From Amnesty International:
139 countries and several international criminal tribunals agree.
In response to an article published in The Age and the Sydney Morning Herald newspapers today, Amnesty International restates its view that torture is never justifiable. Amnesty International absolutely deplores any suggestion that torture or other ill-treatment is acceptable for any reason, or at any time. Amnesty International believes that to flout the rule of law, to torture, to humiliate, is to undermine long-term security. Respect for human rights is the route to security, not the obstacle to it.
“It is absolutely astonishing and appalling that anybody would justify the use of torture on moral, pragmatic or any other grounds.” Amnesty International Australia’s spokesperson, Nicole Bieske said. “The prohibition against torture at all times and in all circumstances is not negotiable”.
Torture and other cruel, inhuman or degrading treatment are universally punishable crimes.
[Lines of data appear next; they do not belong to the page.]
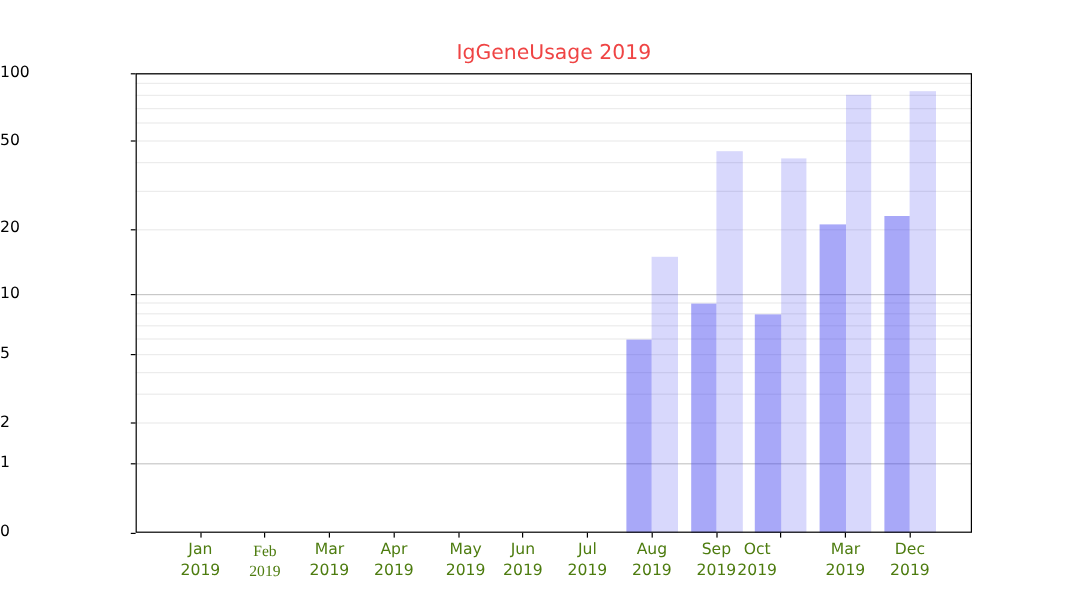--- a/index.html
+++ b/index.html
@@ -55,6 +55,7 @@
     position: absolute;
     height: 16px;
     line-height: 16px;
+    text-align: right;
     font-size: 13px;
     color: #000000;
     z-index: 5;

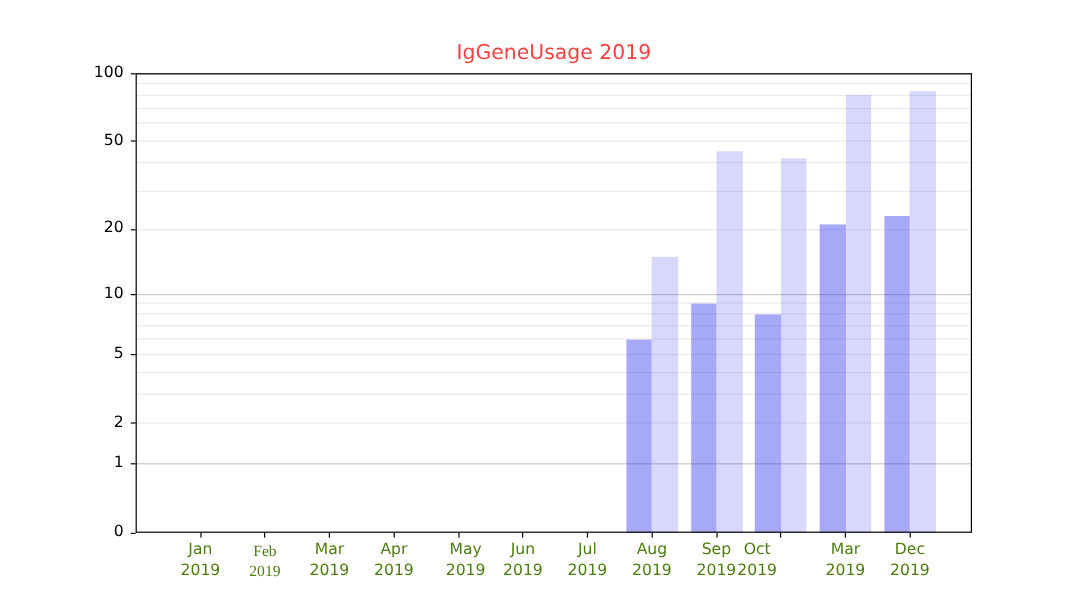--- a/index.html
+++ b/index.html
@@ -163,7 +163,7 @@
       <div class="ytick-mark" style="left: 109px; top: 244.503px;"></div>
       <div class="ytick-label" style="left: 0px; width: 103px; top: 237.003px;">10</div>
       <div class="ytick-mark" style="left: 109px; top: 190.841px;"></div>
-      <div class="ytick-label" style="left: 0px; width: 103px; top: 182px;">20</div>
+      <div class="ytick-label" style="left: 0px; width: 103px; top: 170px;">20</div>
       <div class="ytick-mark" style="left: 109px; top: 117.205px;"></div>
       <div class="ytick-label" style="left: 0px; width: 103px; top: 109.705px;">50</div>
       <div class="ytick-mark" style="left: 109px; top: 60.5px;"></div>

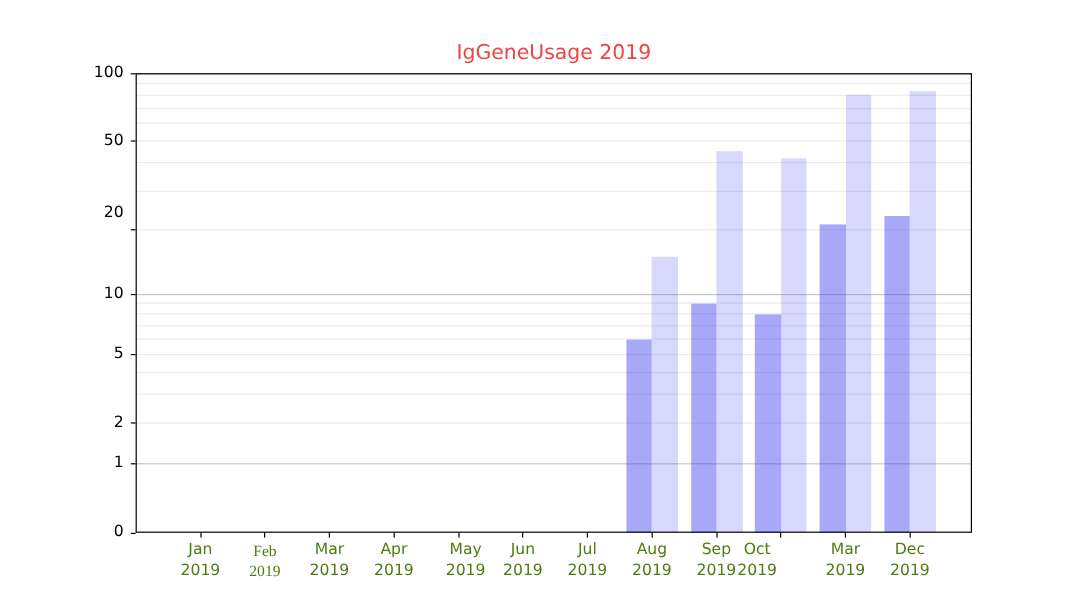--- a/index.html
+++ b/index.html
@@ -80,7 +80,7 @@
     text-align: center;
     font-size: 13px;
     line-height: 17px;
-    color: #4d7c0f;
+    color: #be185d;
     z-index: 5;
   }
   .legend {

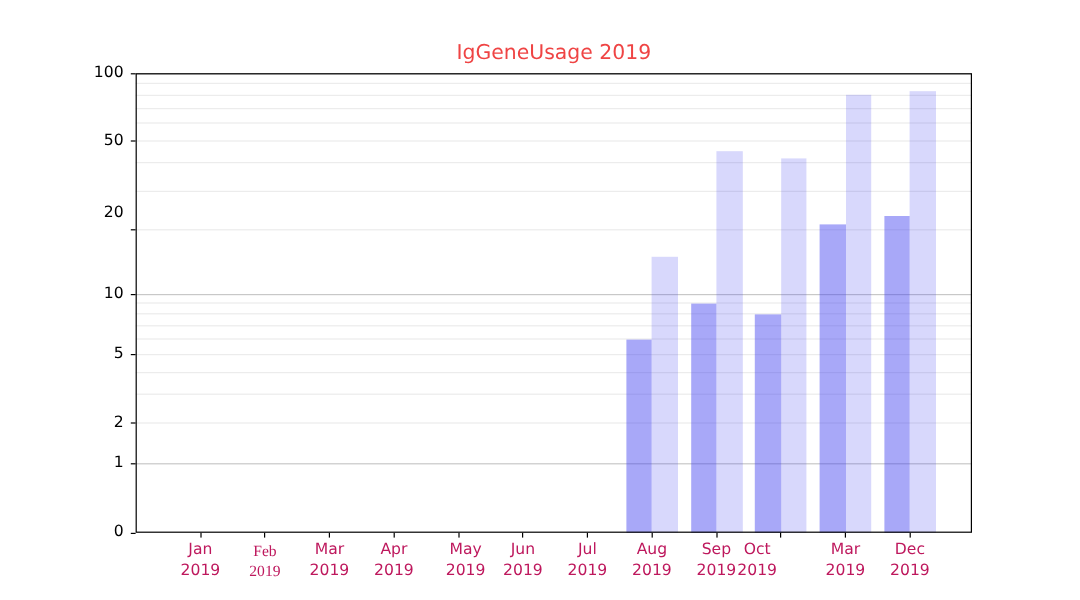--- a/index.html
+++ b/index.html
@@ -189,7 +189,7 @@
         <div>2019</div>
       </div>
       <div class="xtick-mark" style="left: 381.5px; top: 444px;"></div>
-      <div class="xtick-label" style="left: 358px; top: 450px;">
+      <div class="xtick-label" style="left: 372px; top: 450px;">
         <div>May</div>
         <div>2019</div>
       </div>

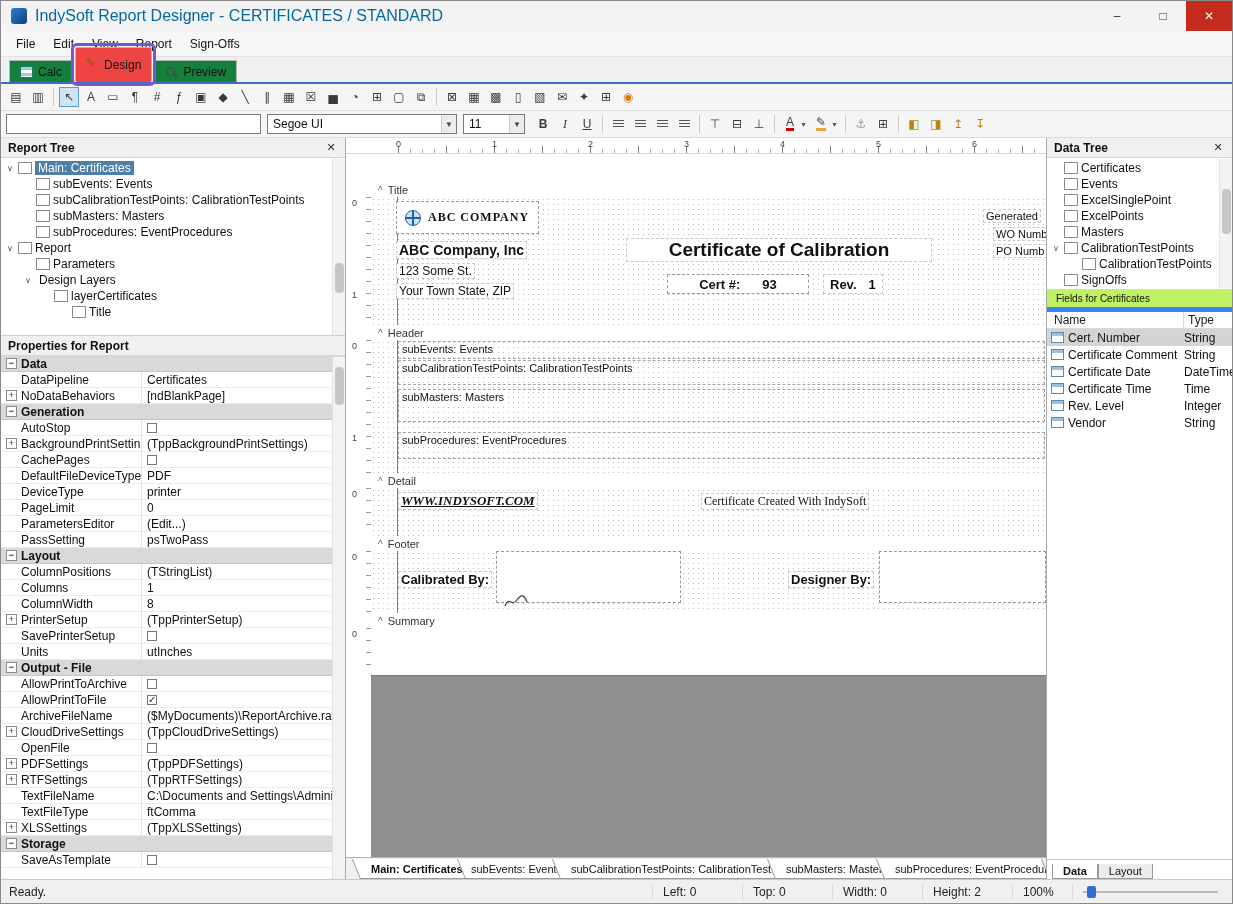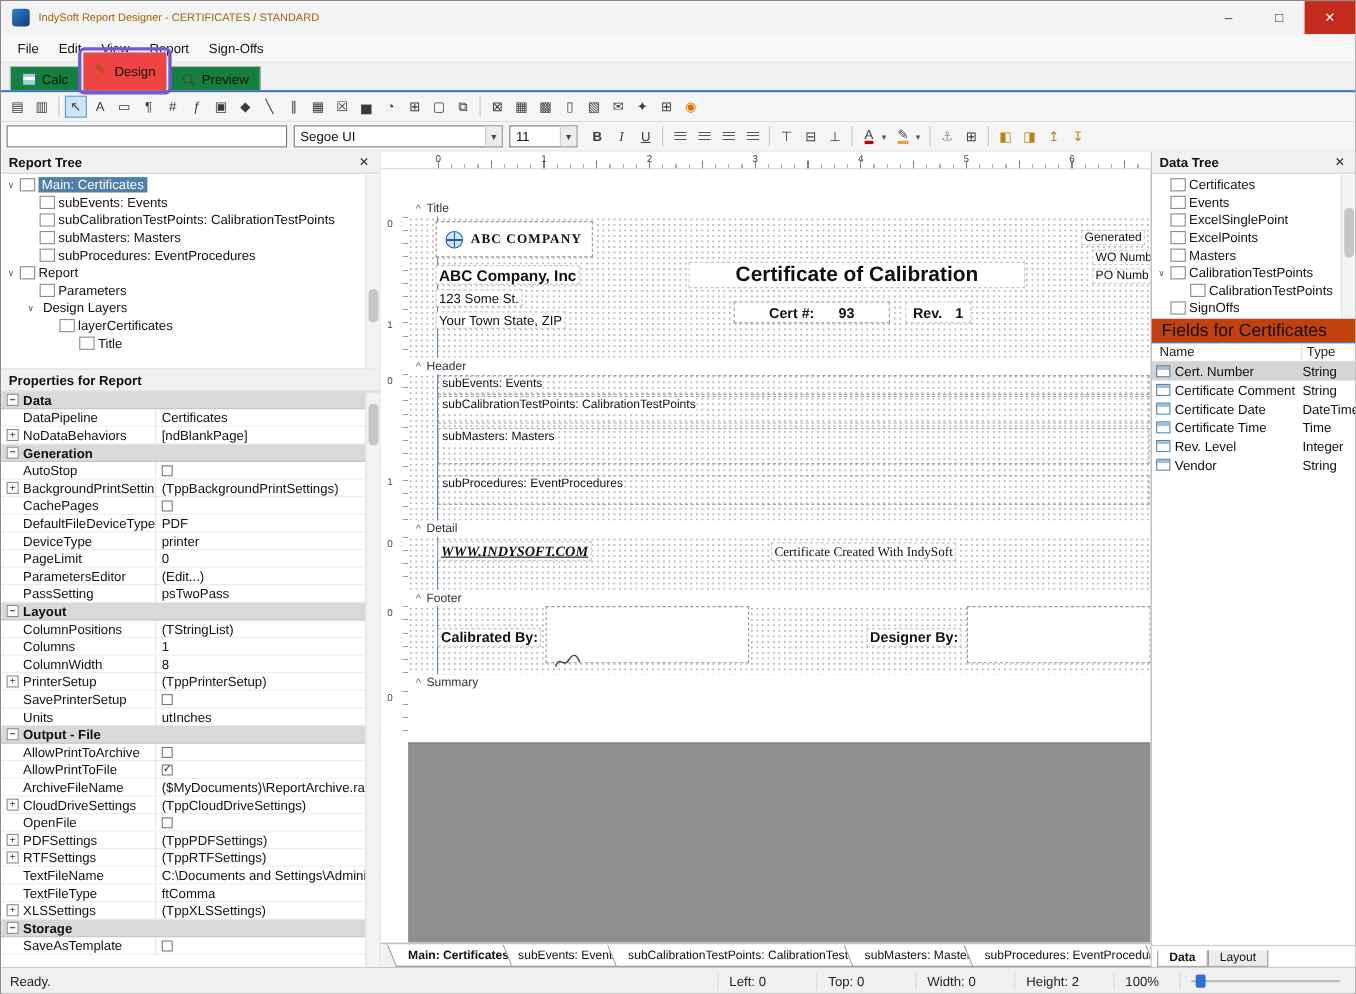--- a/index.html
+++ b/index.html
@@ -10,7 +10,7 @@
   
   .titlebar{height:30px;flex:0 0 auto;display:flex;align-items:center;background:#f3f3f3}
   .app-icon{width:16px;height:16px;margin:0 8px 0 10px;border-radius:3px;background:linear-gradient(135deg,#2a7fd4,#123f7a)}
-  .title-text{font-size:10px;color:#a16207}
+  .title-text{font-size:16px;color:#0369a1}
   .win-controls{margin-left:auto;display:flex;height:100%}
   .win-btn{width:46px;height:100%;display:flex;align-items:center;justify-content:center;font-size:12px;color:#333}
   .win-btn.close{background:#c42b1c;color:#fff}

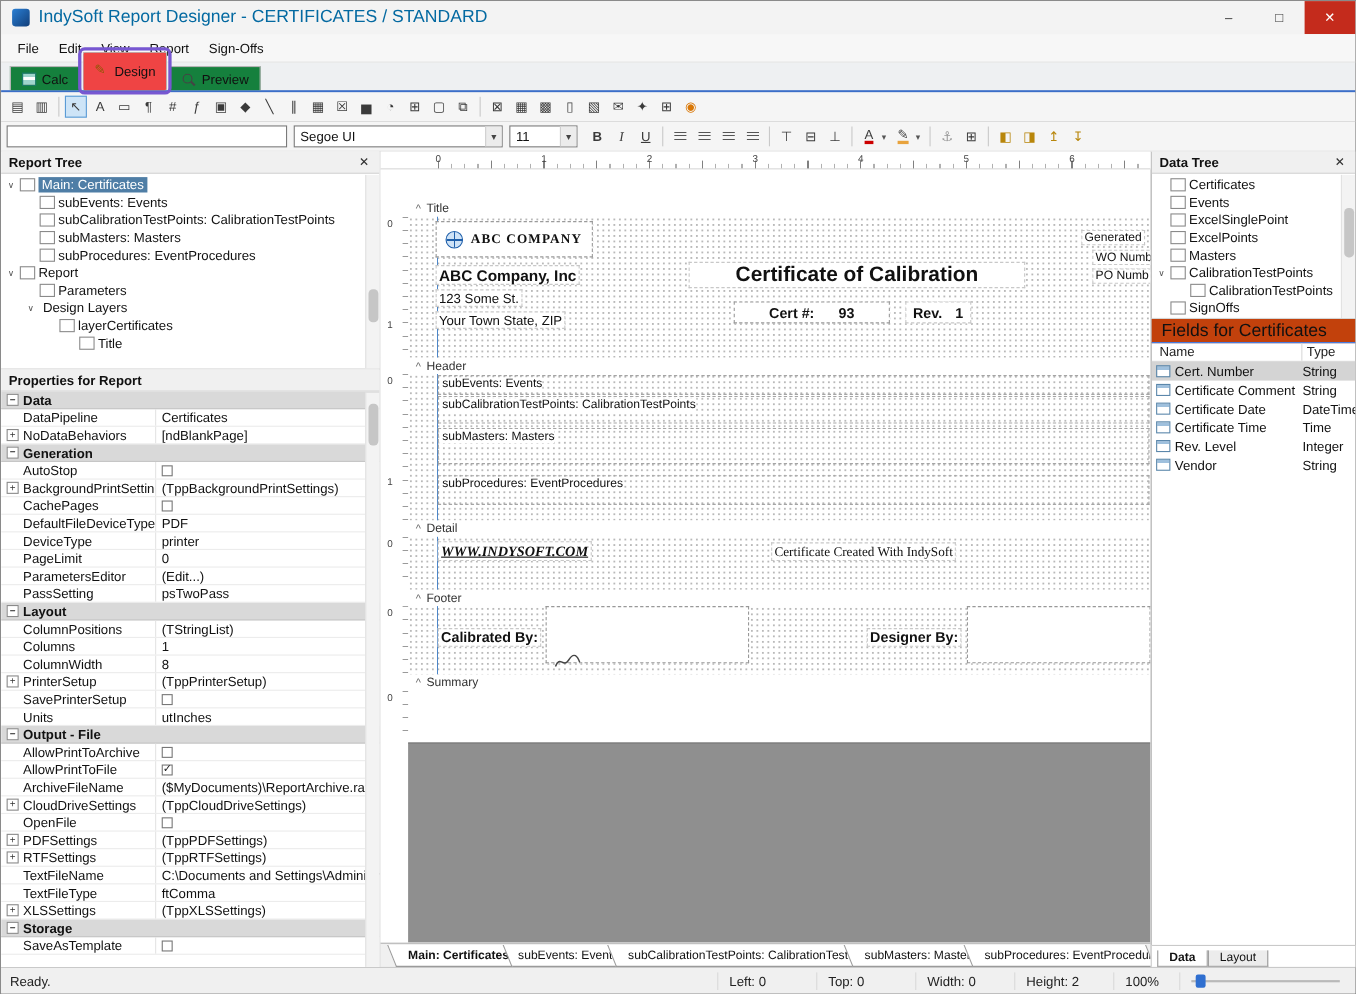--- a/index.html
+++ b/index.html
@@ -150,7 +150,7 @@
   
   .right-panel{width:186px;flex:0 0 auto;display:flex;flex-direction:column;background:#fff;border-left:1px solid #a9a9a9;min-height:0}
   .data-tree{height:152px;flex:0 0 auto;position:relative;overflow:hidden;border-bottom:1px solid #d5d5d5}
-  .fields-title{height:22px;flex:0 0 auto;display:flex;align-items:center;padding:0 9px;background:#c2410c;border-bottom:1px solid #3b82f6;font-size:16px}
+  .fields-title{height:22px;flex:0 0 auto;display:flex;align-items:center;padding:0 9px;background:#bef264;border-bottom:5px solid #3b82f6;font-size:10px}
   .fhead{height:17px;flex:0 0 auto;display:flex;align-items:center;border-bottom:1px solid #d9d9d9;font-size:12px;color:#222}
   .fhead .c1{flex:1;padding-left:7px;border-right:1px solid #d9d9d9;height:100%;display:flex;align-items:center}
   .fhead .c2{width:48px;padding-left:4px}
In all of the ad hoc international criminal tribunals established to date, not one has accepted any justifications for torture or ill-treatment, nor have they found that torturing or otherwise ill-treating certain people is anything less than a crime.
Furthermore, it is generally accepted that torture does not produce the desired result of the perpetrator – quite the opposite. People who are tortured will give any answer to stop it continuing.
Torture and other cruel, inhuman or degrading treatment are absolutely prohibited in all circumstances under international law. This fact is irrespective of the guilt or innocence of the person subjected to it. This means that there is never any justification for the use of torture.
Governments around the world have recognised and committed to this prohibition. One hundred and thirty nine countries have signed up to the Convention Against Torture which explicitly states that torture, or other cruel, inhuman or degrading treatment or punishment, is never acceptable or justifiable.